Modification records
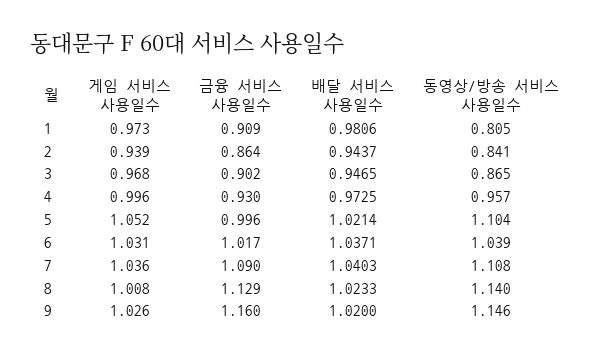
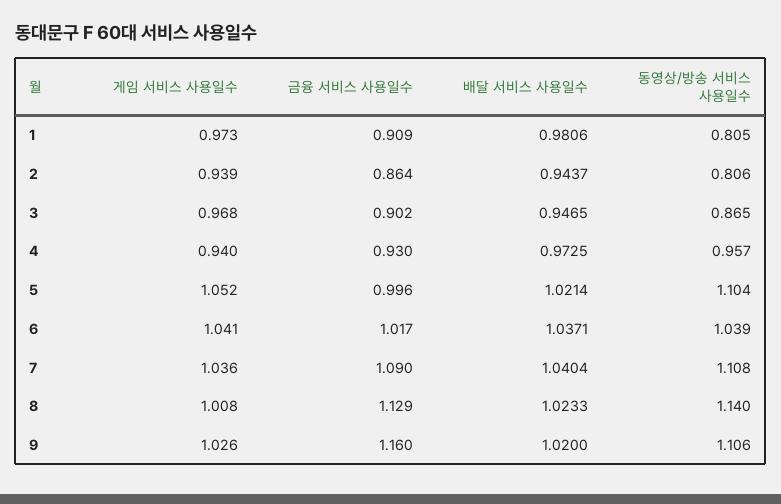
  {
    "게임 서비스 사용일수": {
      "1": 0.973,
      "2": 0.939,
      "3": 0.968,
-     "4": 0.996,
+     "4": 0.94,
      "5": 1.052,
-     "6": 1.031,
+     "6": 1.041,
      "7": 1.036,
      "8": 1.008,
      "9": 1.026
    },
    "금융 서비스 사용일수": {
      "1": 0.909,
      "2": 0.864,
      "3": 0.902,
      "4": 0.93,
      "5": 0.996,
      "6": 1.017,
      "7": 1.09,
      "8": 1.129,
      "9": 1.16
    },
    "배달 서비스 사용일수": {
      "1": 0.9806,
      "2": 0.9437,
      "3": 0.9465,
      "4": 0.9725,
      "5": 1.0214,
      "6": 1.0371,
-     "7": 1.0403,
+     "7": 1.0404,
      "8": 1.0233,
      "9": 1.02
    },
    "동영상/방송 서비스 사용일수": {
      "1": 0.805,
-     "2": 0.841,
+     "2": 0.806,
      "3": 0.865,
      "4": 0.957,
      "5": 1.104,
      "6": 1.039,
      "7": 1.108,
      "8": 1.14,
-     "9": 1.146
+     "9": 1.106
    }
  }

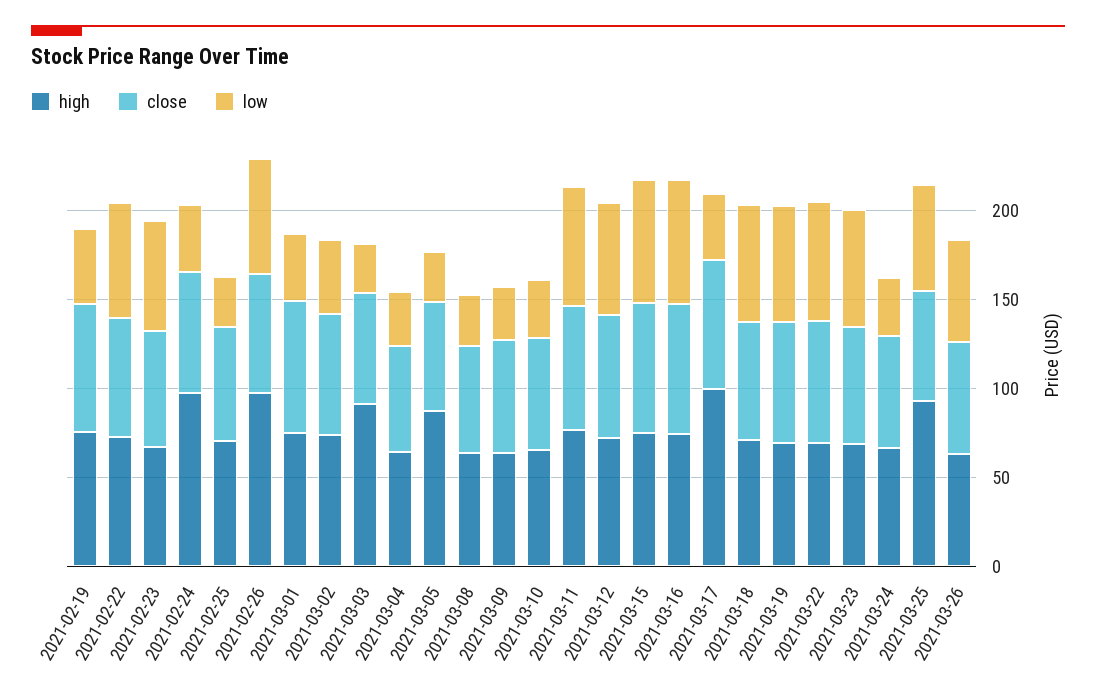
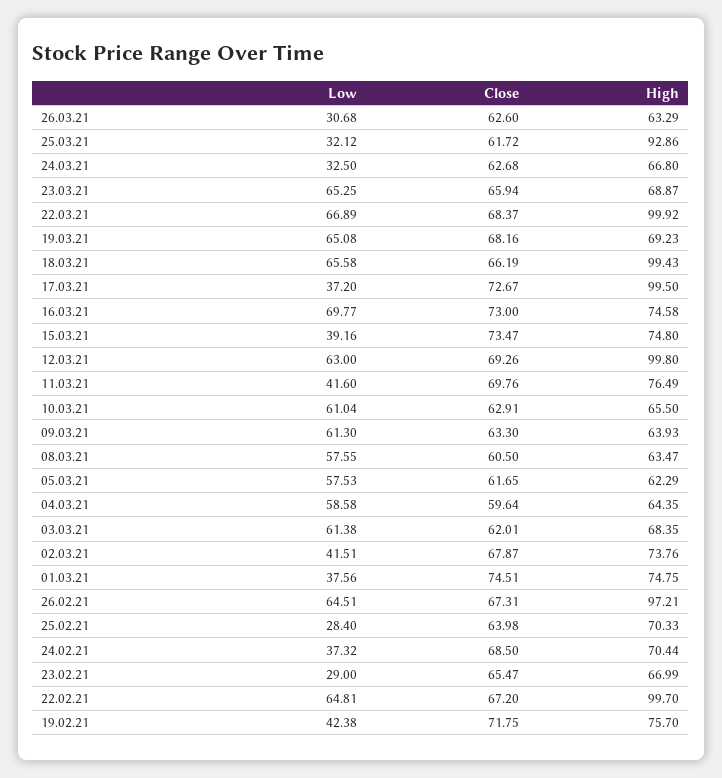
  {
    "high": {
      "2021-02-19": 75.7,
-     "2021-02-22": 70,
+     "2021-02-22": 99.7,
      "2021-02-23": 66.99,
-     "2021-02-24": 100,
+     "2021-02-24": 70.44,
      "2021-02-25": 70.33,
      "2021-02-26": 97.21,
      "2021-03-01": 74.75,
      "2021-03-02": 73.76,
-     "2021-03-03": 90,
+     "2021-03-03": 68.35,
      "2021-03-04": 64.35,
-     "2021-03-05": 90,
+     "2021-03-05": 62.29,
      "2021-03-08": 63.47,
      "2021-03-09": 63.93,
      "2021-03-10": 65.5,
      "2021-03-11": 76.49,
-     "2021-03-12": 70,
+     "2021-03-12": 99.8,
      "2021-03-15": 74.8,
      "2021-03-16": 74.58,
      "2021-03-17": 99.5,
-     "2021-03-18": 70,
+     "2021-03-18": 99.43,
      "2021-03-19": 69.23,
-     "2021-03-22": 70,
+     "2021-03-22": 99.92,
      "2021-03-23": 68.87,
      "2021-03-24": 66.8,
      "2021-03-25": 92.86,
      "2021-03-26": 63.29
    },
    "close": {
      "2021-02-19": 71.75,
      "2021-02-22": 67.2,
      "2021-02-23": 65.47,
      "2021-02-24": 68.5,
      "2021-02-25": 63.98,
      "2021-02-26": 67.31,
      "2021-03-01": 74.51,
      "2021-03-02": 67.87,
      "2021-03-03": 62.01,
      "2021-03-04": 59.64,
      "2021-03-05": 61.65,
      "2021-03-08": 60.5,
      "2021-03-09": 63.3,
      "2021-03-10": 62.91,
      "2021-03-11": 69.76,
      "2021-03-12": 69.26,
      "2021-03-15": 73.47,
      "2021-03-16": 73,
      "2021-03-17": 72.67,
      "2021-03-18": 66.19,
      "2021-03-19": 68.16,
      "2021-03-22": 68.37,
      "2021-03-23": 65.94,
      "2021-03-24": 62.68,
      "2021-03-25": 61.72,
      "2021-03-26": 62.6
    },
    "low": {
      "2021-02-19": 42.38,
      "2021-02-22": 64.81,
-     "2021-02-23": 60,
+     "2021-02-23": 29,
      "2021-02-24": 37.32,
      "2021-02-25": 28.4,
      "2021-02-26": 64.51,
      "2021-03-01": 37.56,
      "2021-03-02": 41.51,
-     "2021-03-03": 30,
+     "2021-03-03": 61.38,
-     "2021-03-04": 30,
+     "2021-03-04": 58.58,
-     "2021-03-05": 30,
+     "2021-03-05": 57.53,
-     "2021-03-08": 30,
+     "2021-03-08": 57.55,
-     "2021-03-09": 30,
+     "2021-03-09": 61.3,
-     "2021-03-10": 30,
+     "2021-03-10": 61.04,
-     "2021-03-11": 70,
+     "2021-03-11": 41.6,
      "2021-03-12": 63,
-     "2021-03-15": 70,
+     "2021-03-15": 39.16,
      "2021-03-16": 69.77,
      "2021-03-17": 37.2,
      "2021-03-18": 65.58,
      "2021-03-19": 65.08,
      "2021-03-22": 66.89,
      "2021-03-23": 65.25,
      "2021-03-24": 32.5,
-     "2021-03-25": 60,
+     "2021-03-25": 32.12,
-     "2021-03-26": 60
+     "2021-03-26": 30.68
    }
  }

* _Task details_:
Only the pictures may be dropped; print every record exactly as given.

* _Response area_:
  {
    "게임 서비스 사용일수": {
      "1": 0.973,
      "2": 0.939,
      "3": 0.968,
-     "4": 0.996,
+     "4": 0.94,
      "5": 1.052,
-     "6": 1.031,
+     "6": 1.041,
      "7": 1.036,
      "8": 1.008,
      "9": 1.026
    },
    "금융 서비스 사용일수": {
      "1": 0.909,
      "2": 0.864,
      "3": 0.902,
      "4": 0.93,
      "5": 0.996,
      "6": 1.017,
      "7": 1.09,
      "8": 1.129,
      "9": 1.16
    },
    "배달 서비스 사용일수": {
      "1": 0.9806,
      "2": 0.9437,
      "3": 0.9465,
      "4": 0.9725,
      "5": 1.0214,
      "6": 1.0371,
-     "7": 1.0403,
+     "7": 1.0404,
      "8": 1.0233,
      "9": 1.02
    },
    "동영상/방송 서비스 사용일수": {
      "1": 0.805,
-     "2": 0.841,
+     "2": 0.806,
      "3": 0.865,
      "4": 0.957,
      "5": 1.104,
      "6": 1.039,
      "7": 1.108,
      "8": 1.14,
-     "9": 1.146
+     "9": 1.106
    }
  }

  {
    "high": {
      "2021-02-19": 75.7,
-     "2021-02-22": 70,
+     "2021-02-22": 99.7,
      "2021-02-23": 66.99,
-     "2021-02-24": 100,
+     "2021-02-24": 70.44,
      "2021-02-25": 70.33,
      "2021-02-26": 97.21,
      "2021-03-01": 74.75,
      "2021-03-02": 73.76,
-     "2021-03-03": 90,
+     "2021-03-03": 68.35,
      "2021-03-04": 64.35,
-     "2021-03-05": 90,
+     "2021-03-05": 62.29,
      "2021-03-08": 63.47,
      "2021-03-09": 63.93,
      "2021-03-10": 65.5,
      "2021-03-11": 76.49,
-     "2021-03-12": 70,
+     "2021-03-12": 99.8,
      "2021-03-15": 74.8,
      "2021-03-16": 74.58,
      "2021-03-17": 99.5,
-     "2021-03-18": 70,
+     "2021-03-18": 99.43,
      "2021-03-19": 69.23,
-     "2021-03-22": 70,
+     "2021-03-22": 99.92,
      "2021-03-23": 68.87,
      "2021-03-24": 66.8,
      "2021-03-25": 92.86,
      "2021-03-26": 63.29
    },
    "close": {
      "2021-02-19": 71.75,
      "2021-02-22": 67.2,
      "2021-02-23": 65.47,
      "2021-02-24": 68.5,
      "2021-02-25": 63.98,
      "2021-02-26": 67.31,
      "2021-03-01": 74.51,
      "2021-03-02": 67.87,
      "2021-03-03": 62.01,
      "2021-03-04": 59.64,
      "2021-03-05": 61.65,
      "2021-03-08": 60.5,
      "2021-03-09": 63.3,
      "2021-03-10": 62.91,
      "2021-03-11": 69.76,
      "2021-03-12": 69.26,
      "2021-03-15": 73.47,
      "2021-03-16": 73,
      "2021-03-17": 72.67,
      "2021-03-18": 66.19,
      "2021-03-19": 68.16,
      "2021-03-22": 68.37,
      "2021-03-23": 65.94,
      "2021-03-24": 62.68,
      "2021-03-25": 61.72,
      "2021-03-26": 62.6
    },
    "low": {
      "2021-02-19": 42.38,
      "2021-02-22": 64.81,
-     "2021-02-23": 60,
+     "2021-02-23": 29,
      "2021-02-24": 37.32,
      "2021-02-25": 28.4,
      "2021-02-26": 64.51,
      "2021-03-01": 37.56,
      "2021-03-02": 41.51,
-     "2021-03-03": 30,
+     "2021-03-03": 61.38,
-     "2021-03-04": 30,
+     "2021-03-04": 58.58,
-     "2021-03-05": 30,
+     "2021-03-05": 57.53,
-     "2021-03-08": 30,
+     "2021-03-08": 57.55,
-     "2021-03-09": 30,
+     "2021-03-09": 61.3,
-     "2021-03-10": 30,
+     "2021-03-10": 61.04,
-     "2021-03-11": 70,
+     "2021-03-11": 41.6,
      "2021-03-12": 63,
-     "2021-03-15": 70,
+     "2021-03-15": 39.16,
      "2021-03-16": 69.77,
      "2021-03-17": 37.2,
      "2021-03-18": 65.58,
      "2021-03-19": 65.08,
      "2021-03-22": 66.89,
      "2021-03-23": 65.25,
      "2021-03-24": 32.5,
-     "2021-03-25": 60,
+     "2021-03-25": 32.12,
-     "2021-03-26": 60
+     "2021-03-26": 30.68
    }
  }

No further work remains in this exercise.